Para controlar uma formação de Su-35 em operações centradas em rede, o caça pesado Su-57 é mais adequado. Ele é equipado com o poderoso radar N036 "Belka", que possui um alcance de detecção de alvos de até 400 km, capacidade de rastrear dezenas de alvos simultaneamente e um campo de visão de 270°. Isso é suficiente para desempenhar algumas das funções de uma aeronave AWACS.
Ao mesmo tempo, o caça russo possui furtividade, manobrabilidade superior e velocidade, permitindo-lhe operar em ambientes onde o Premier estaria fora de alcance. No entanto, seria altamente desejável que o Su-57 fosse biposto, com o controle de combate realizado por um operador especialmente treinado, em vez de um piloto ou computador.
No entanto, o caça pesado ainda será significativamente inferior à aeronave especializada AWACS em termos de tempo de patrulha em combate e características táticas e técnicas, portanto, infelizmente, não poderá se tornar um substituto completo para o A-50U/A-100.
Tu-214 ou Il-114 AWACS?
O desenvolvimento de um AWACS estratégico nacional exige uma aeronave com alcance, capacidade e potência suficientes para suportar equipamentos de radar de bordo de alta capacidade. A tendência atual é abandonar o sistema de radar rotativo em formato de cogumelo em favor de um sistema de radar mais simples e menos dispendioso, do tipo "placa".
Das aeronaves efetivamente produzidas na Rússia, embora em número limitado, o Tu-214, de fuselagem estreita e médio alcance, é o mais adequado para a função de aeronave AWACS estratégica. De fato, diversas aeronaves de reconhecimento Tu-214R, projetadas para reconhecimento eletrônico e óptico-eletrônico, já foram desenvolvidas com base nessa aeronave.
Em vez de uma cauda em forma de cogumelo, o Tu-214R está equipado com painéis de radar AESA em cada lado, bem como um radar de vigilância de 360 graus alojado em uma carenagem contornada na parte traseira da fuselagem. Esta aeronave tem um alcance maior que o Il-76 e realiza algumas missões AWACS, mas não é um AWACS completo, pois não foi projetada para controle de combate aéreo.
Contudo, a plataforma Tu-214/Tu-214R, equipada com múltiplos radares em cada bordo, é atualmente a mais adequada para o desenvolvimento de uma aeronave AWACS estratégica.
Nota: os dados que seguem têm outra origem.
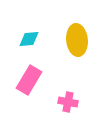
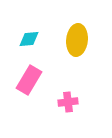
yellow ellipse: rotated 12 degrees clockwise
pink cross: rotated 18 degrees counterclockwise
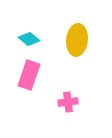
cyan diamond: rotated 45 degrees clockwise
pink rectangle: moved 5 px up; rotated 12 degrees counterclockwise
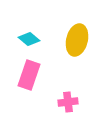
yellow ellipse: rotated 8 degrees clockwise
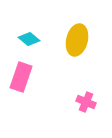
pink rectangle: moved 8 px left, 2 px down
pink cross: moved 18 px right; rotated 30 degrees clockwise
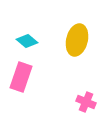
cyan diamond: moved 2 px left, 2 px down
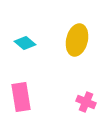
cyan diamond: moved 2 px left, 2 px down
pink rectangle: moved 20 px down; rotated 28 degrees counterclockwise
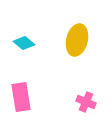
cyan diamond: moved 1 px left
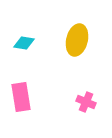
cyan diamond: rotated 30 degrees counterclockwise
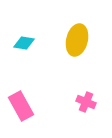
pink rectangle: moved 9 px down; rotated 20 degrees counterclockwise
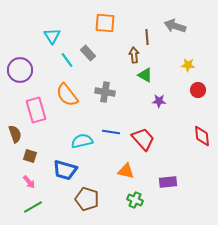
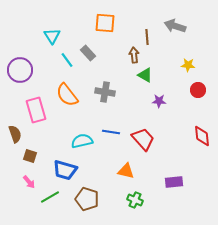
purple rectangle: moved 6 px right
green line: moved 17 px right, 10 px up
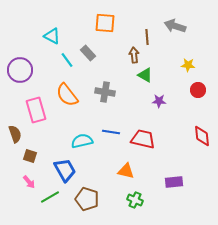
cyan triangle: rotated 30 degrees counterclockwise
red trapezoid: rotated 35 degrees counterclockwise
blue trapezoid: rotated 135 degrees counterclockwise
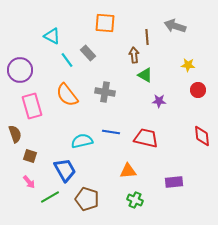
pink rectangle: moved 4 px left, 4 px up
red trapezoid: moved 3 px right, 1 px up
orange triangle: moved 2 px right; rotated 18 degrees counterclockwise
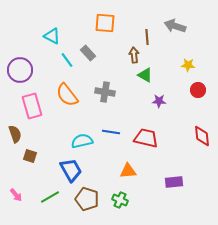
blue trapezoid: moved 6 px right
pink arrow: moved 13 px left, 13 px down
green cross: moved 15 px left
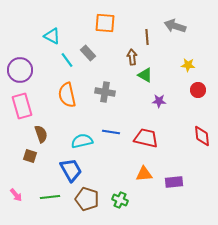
brown arrow: moved 2 px left, 2 px down
orange semicircle: rotated 25 degrees clockwise
pink rectangle: moved 10 px left
brown semicircle: moved 26 px right
orange triangle: moved 16 px right, 3 px down
green line: rotated 24 degrees clockwise
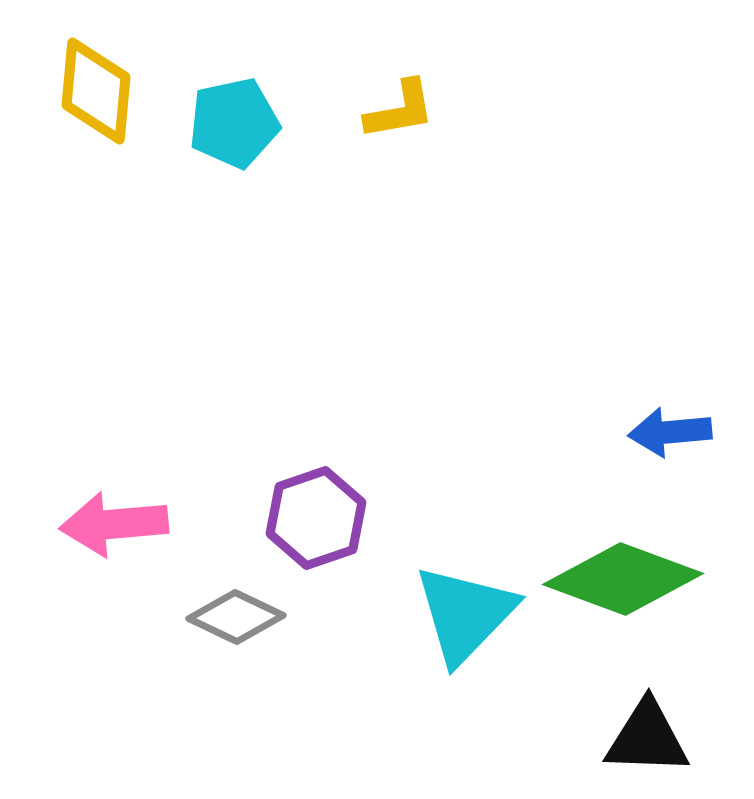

Se Kazan mudar do método de produção em estaleiro para uma linha de montagem, tal projeto poderá ter chances de se concretizar.
Uma aeronave tática AWACS poderia ser desenvolvida com base no jato regional de passageiros Il-114-300. Como a UAC já assinou um acordo para iniciar a produção sob licença na Índia, pode-se concluir que eles estão em um alto nível de prontidão para a produção em série.
Ao equipá-los com uma "placa" de radar nas costas, eles poderiam se tornar funcionalmente equivalentes às aeronaves leves AWACS suecas Saab 340 AEW&C, duas das quais foram transferidas para a Ucrânia para melhorar o conhecimento situacional das Forças Armadas Ucranianas e a eficácia dos caças F-16. No entanto, para alcançar esse objetivo, a pesquisa e o desenvolvimento de um sistema de radar adequado devem começar em tempo hábil.